When you take these technologies and expand them across many disks, you get an IOP calculation.
Now if you want to do this yourself, I recommend looking into "The Cloud Calculator"
This calculator takes the capacity, speed, disk count, and read/write percentages and factors them into into various RAID groups (common groups are RAID 5, 10, and 6) and calculates total IOPS based on those pieces of detail.
THIS IS HOW YOU SHOULD GATHER YOUR STORAGE REQUIREMENTS!!!!
However, it's not that simple I'm afraid. You have to understand the performance workload needs of your environment to quantify the read and write activity. For example, databases high a high read capacity if you have a lot of connections into that database reading information from it (i.e. queries). Other databases have a lot of write activity (i.e. committing changes). Generally speaking, your application will have some detailing requirements about how the environment interacts and whether you need higher end storage or not.
Use cases like E-mail (Microsoft Exchange) restructured their architecture so you can use JBOD (Just a bunch of disks) to deliver e-mail solution on the cheap.
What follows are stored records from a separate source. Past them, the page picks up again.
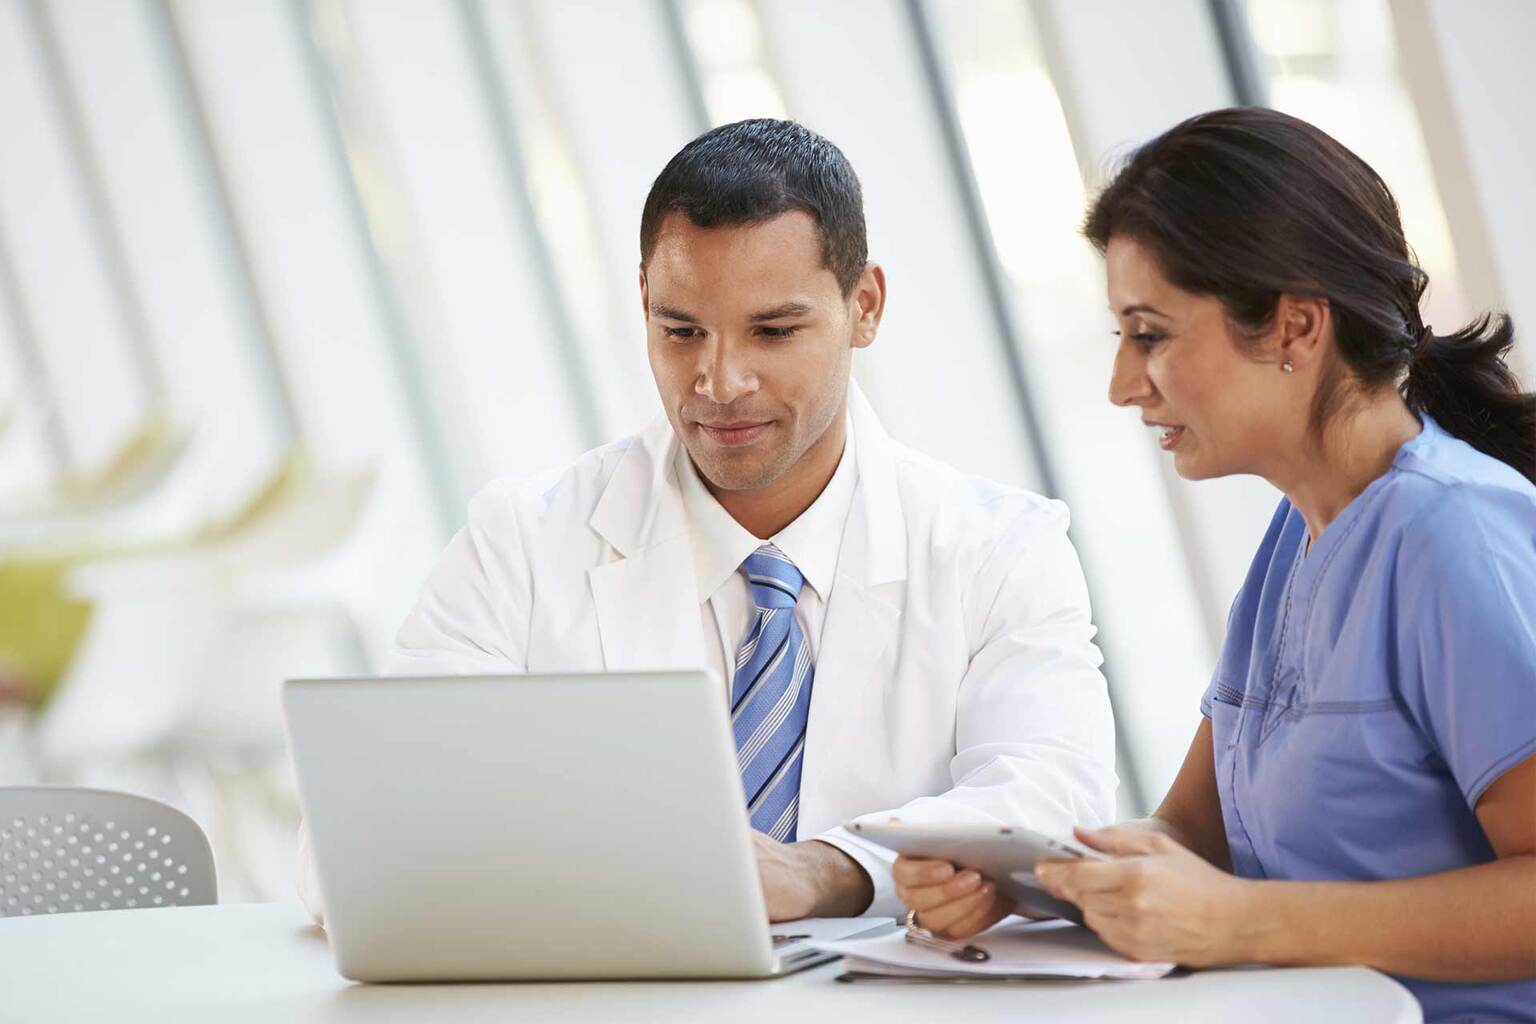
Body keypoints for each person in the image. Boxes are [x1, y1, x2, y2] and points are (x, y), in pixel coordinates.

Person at [297, 119, 1117, 926]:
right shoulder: (522, 541)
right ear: (644, 302)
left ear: (863, 306)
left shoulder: (1002, 548)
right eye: (682, 331)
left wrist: (826, 873)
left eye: (774, 330)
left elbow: (1051, 796)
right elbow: (352, 851)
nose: (720, 381)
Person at [894, 107, 1536, 1021]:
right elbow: (1192, 838)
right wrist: (1042, 883)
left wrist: (1246, 923)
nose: (1121, 383)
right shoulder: (1297, 541)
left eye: (1150, 334)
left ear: (1295, 329)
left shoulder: (1457, 540)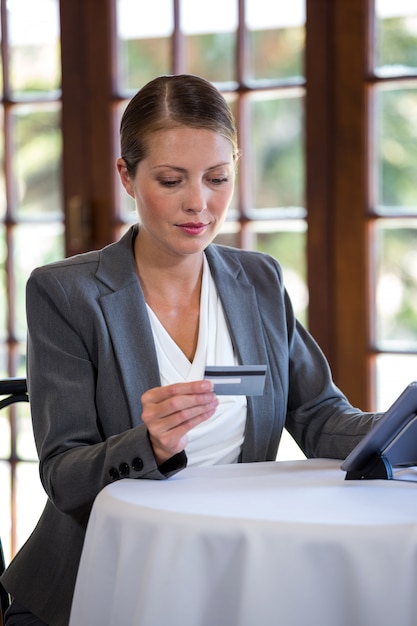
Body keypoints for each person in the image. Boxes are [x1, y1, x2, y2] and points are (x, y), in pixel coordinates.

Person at [1, 74, 379, 626]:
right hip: (108, 572)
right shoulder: (66, 294)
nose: (199, 204)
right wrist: (148, 444)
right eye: (172, 180)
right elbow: (64, 476)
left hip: (233, 564)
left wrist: (399, 427)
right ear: (127, 177)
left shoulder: (260, 281)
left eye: (217, 178)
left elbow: (319, 415)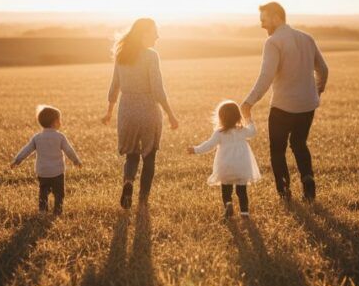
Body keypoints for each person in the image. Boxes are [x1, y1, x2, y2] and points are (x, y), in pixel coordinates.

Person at [241, 1, 328, 202]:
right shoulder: (307, 38)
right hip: (307, 106)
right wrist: (316, 92)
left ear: (276, 17)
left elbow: (266, 76)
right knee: (299, 144)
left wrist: (248, 102)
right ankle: (308, 186)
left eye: (264, 20)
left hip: (283, 107)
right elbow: (323, 70)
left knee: (277, 151)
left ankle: (285, 194)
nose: (262, 25)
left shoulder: (273, 42)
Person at [102, 18, 179, 209]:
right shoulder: (151, 56)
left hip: (126, 109)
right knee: (149, 156)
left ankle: (128, 182)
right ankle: (143, 200)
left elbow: (114, 87)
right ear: (144, 33)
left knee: (132, 155)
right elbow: (157, 90)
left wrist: (109, 112)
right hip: (148, 109)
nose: (157, 36)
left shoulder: (122, 55)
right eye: (154, 32)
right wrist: (170, 113)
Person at [187, 100, 261, 218]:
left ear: (221, 118)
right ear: (238, 116)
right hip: (242, 166)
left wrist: (195, 149)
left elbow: (209, 145)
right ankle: (244, 213)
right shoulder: (242, 130)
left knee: (226, 189)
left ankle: (228, 203)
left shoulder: (219, 133)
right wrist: (249, 119)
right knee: (241, 191)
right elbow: (253, 132)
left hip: (225, 166)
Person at [11, 105, 82, 215]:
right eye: (59, 120)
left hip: (43, 172)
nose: (61, 122)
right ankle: (57, 211)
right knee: (59, 193)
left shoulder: (37, 138)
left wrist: (17, 159)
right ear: (54, 122)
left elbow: (26, 150)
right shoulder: (60, 137)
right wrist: (76, 161)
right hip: (57, 172)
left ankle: (42, 210)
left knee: (43, 192)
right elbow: (69, 150)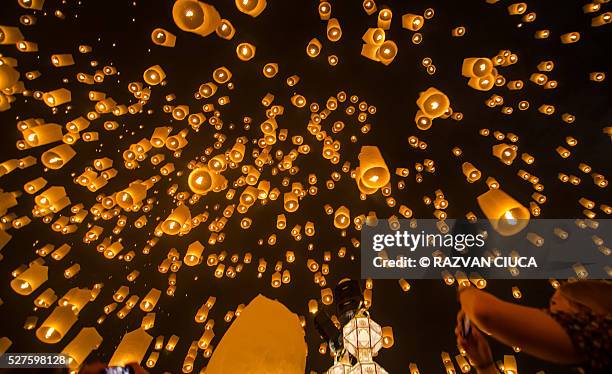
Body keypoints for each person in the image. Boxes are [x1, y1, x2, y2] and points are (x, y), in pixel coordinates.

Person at [455, 280, 612, 373]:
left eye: (554, 303)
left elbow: (484, 311)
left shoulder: (602, 333)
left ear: (584, 305)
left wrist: (465, 289)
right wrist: (485, 366)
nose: (549, 312)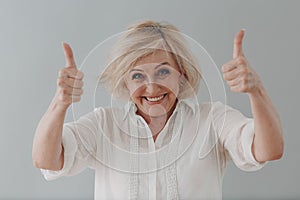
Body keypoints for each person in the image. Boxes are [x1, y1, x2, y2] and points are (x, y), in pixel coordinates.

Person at [32, 21, 284, 200]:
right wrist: (60, 103)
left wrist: (256, 91)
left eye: (163, 71)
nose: (152, 87)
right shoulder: (103, 124)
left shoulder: (212, 119)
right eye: (137, 76)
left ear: (182, 75)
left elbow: (268, 150)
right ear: (125, 82)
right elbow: (47, 160)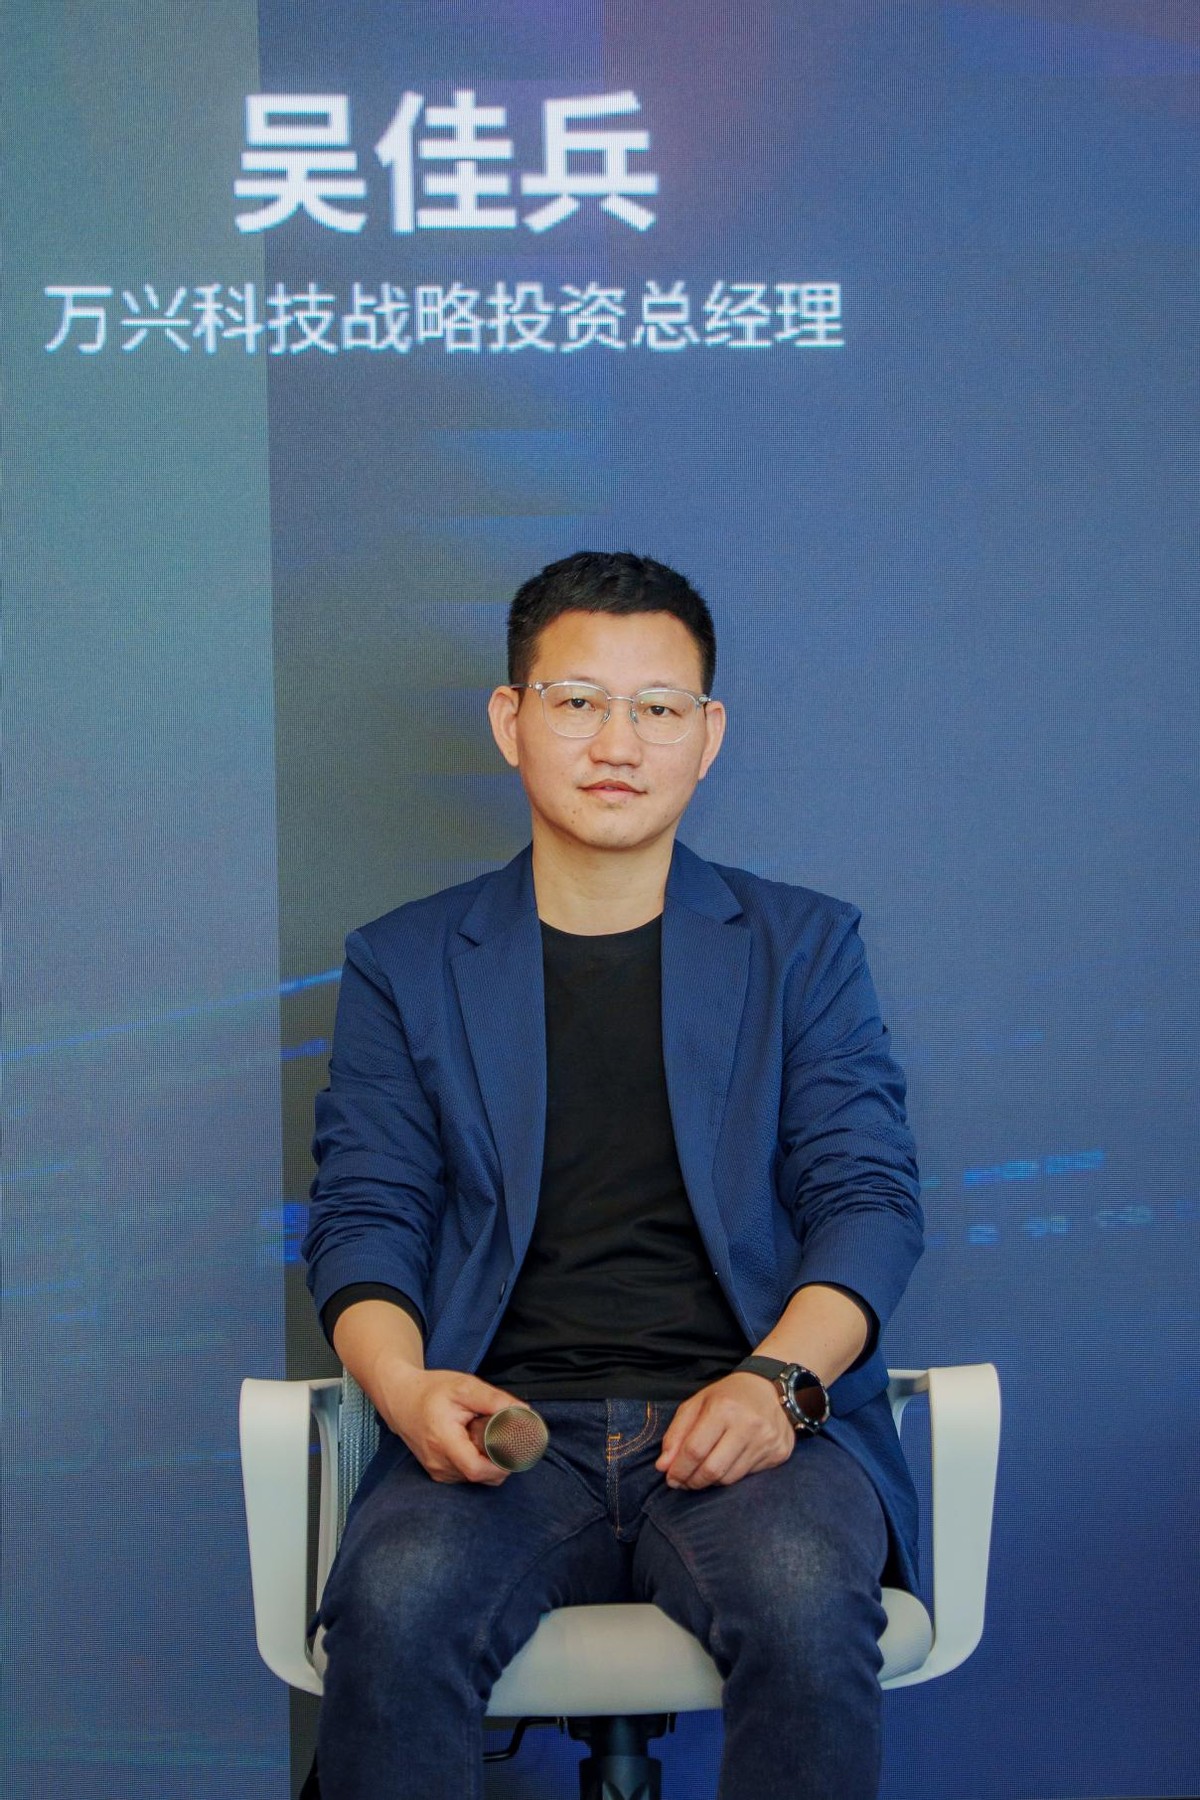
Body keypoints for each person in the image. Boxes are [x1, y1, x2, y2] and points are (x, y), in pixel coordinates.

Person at [302, 551, 924, 1800]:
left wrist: (776, 1385)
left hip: (750, 1425)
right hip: (506, 1434)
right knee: (396, 1601)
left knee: (804, 1596)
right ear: (510, 719)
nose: (618, 743)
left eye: (658, 707)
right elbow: (366, 1215)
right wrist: (405, 1390)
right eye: (578, 700)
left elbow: (868, 1201)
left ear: (708, 735)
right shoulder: (404, 962)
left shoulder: (803, 947)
Exchange doesn't need high end storage but a large quantity of disks running at slower speeds.
Other use cases like Data Center Virtualization or Virtual Desktops require more than JBOD. This is where companies like EMC, NetApp, Pure Storage, Tegile, Dell, HP, etc. love to talk about their storage arrays. Whether they are all flash, or a hybrid of flash and spinning disks. They're tailored to your organizational need.
Hopefully, next time you look at your infrastructure requirements you factor the storage performance needs and expectations before you immediately address your capacity requirement.
Just like Austin Powers used to say... "It's not the size that matters... it's how you use it..."
Thanks for reading and thanks for your time.